From the listing, collect all lines containing the word "Groningen".

++++++

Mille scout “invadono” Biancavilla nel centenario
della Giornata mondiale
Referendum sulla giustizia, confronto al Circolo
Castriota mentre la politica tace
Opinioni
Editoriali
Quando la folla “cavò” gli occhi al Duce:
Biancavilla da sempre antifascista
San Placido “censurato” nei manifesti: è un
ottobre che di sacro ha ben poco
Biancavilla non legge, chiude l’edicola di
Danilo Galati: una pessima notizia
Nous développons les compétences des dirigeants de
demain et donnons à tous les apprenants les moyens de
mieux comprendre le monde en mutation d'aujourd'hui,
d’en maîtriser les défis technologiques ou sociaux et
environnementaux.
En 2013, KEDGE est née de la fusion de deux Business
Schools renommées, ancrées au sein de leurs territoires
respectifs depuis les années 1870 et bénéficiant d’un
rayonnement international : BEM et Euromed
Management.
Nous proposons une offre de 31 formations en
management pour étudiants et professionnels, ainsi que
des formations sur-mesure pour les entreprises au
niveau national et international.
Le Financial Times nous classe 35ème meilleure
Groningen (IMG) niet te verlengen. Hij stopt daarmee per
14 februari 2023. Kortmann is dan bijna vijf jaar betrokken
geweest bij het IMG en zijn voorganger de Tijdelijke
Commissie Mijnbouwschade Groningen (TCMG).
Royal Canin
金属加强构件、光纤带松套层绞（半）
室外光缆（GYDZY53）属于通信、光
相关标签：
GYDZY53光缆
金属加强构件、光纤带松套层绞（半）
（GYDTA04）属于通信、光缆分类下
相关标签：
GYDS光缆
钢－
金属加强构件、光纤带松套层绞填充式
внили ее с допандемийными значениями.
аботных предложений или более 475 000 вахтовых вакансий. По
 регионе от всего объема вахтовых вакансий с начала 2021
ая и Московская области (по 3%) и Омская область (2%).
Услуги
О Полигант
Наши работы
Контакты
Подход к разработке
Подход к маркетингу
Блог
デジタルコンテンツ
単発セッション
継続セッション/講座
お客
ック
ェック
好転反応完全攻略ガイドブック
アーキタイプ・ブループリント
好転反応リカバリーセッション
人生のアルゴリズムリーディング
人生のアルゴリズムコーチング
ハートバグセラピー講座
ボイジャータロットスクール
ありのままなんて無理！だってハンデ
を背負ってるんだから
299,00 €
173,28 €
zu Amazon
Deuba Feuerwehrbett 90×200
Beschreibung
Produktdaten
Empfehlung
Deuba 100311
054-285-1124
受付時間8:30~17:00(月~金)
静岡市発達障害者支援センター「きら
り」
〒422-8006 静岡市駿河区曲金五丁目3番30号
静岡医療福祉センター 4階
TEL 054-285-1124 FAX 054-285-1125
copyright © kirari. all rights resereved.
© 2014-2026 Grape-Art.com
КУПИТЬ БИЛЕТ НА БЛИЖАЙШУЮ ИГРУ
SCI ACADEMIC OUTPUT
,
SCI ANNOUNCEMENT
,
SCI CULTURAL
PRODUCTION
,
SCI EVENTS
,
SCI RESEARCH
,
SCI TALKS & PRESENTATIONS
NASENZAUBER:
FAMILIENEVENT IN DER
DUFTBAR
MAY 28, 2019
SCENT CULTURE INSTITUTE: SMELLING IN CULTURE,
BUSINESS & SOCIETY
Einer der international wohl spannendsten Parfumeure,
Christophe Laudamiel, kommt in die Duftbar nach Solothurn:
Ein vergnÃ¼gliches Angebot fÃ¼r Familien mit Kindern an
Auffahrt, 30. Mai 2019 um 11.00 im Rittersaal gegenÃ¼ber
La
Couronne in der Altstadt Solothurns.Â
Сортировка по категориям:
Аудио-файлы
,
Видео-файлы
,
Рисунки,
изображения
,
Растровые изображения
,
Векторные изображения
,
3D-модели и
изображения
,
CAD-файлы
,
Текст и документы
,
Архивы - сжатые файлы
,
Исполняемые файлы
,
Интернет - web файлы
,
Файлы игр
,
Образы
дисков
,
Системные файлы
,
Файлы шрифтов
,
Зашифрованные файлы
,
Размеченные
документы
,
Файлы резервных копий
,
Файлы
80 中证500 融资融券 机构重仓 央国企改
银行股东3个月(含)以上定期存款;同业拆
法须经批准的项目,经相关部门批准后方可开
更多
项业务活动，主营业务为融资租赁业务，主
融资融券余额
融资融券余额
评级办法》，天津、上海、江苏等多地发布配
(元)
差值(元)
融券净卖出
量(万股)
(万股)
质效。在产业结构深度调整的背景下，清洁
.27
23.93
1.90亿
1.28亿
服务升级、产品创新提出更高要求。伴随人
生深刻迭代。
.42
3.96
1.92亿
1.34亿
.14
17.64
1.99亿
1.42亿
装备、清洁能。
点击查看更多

++++++

SOLUTION FOR THIS PROBLEM —
Groningen (IMG) niet te verlengen. Hij stopt daarmee per
Commissie Mijnbouwschade Groningen (TCMG).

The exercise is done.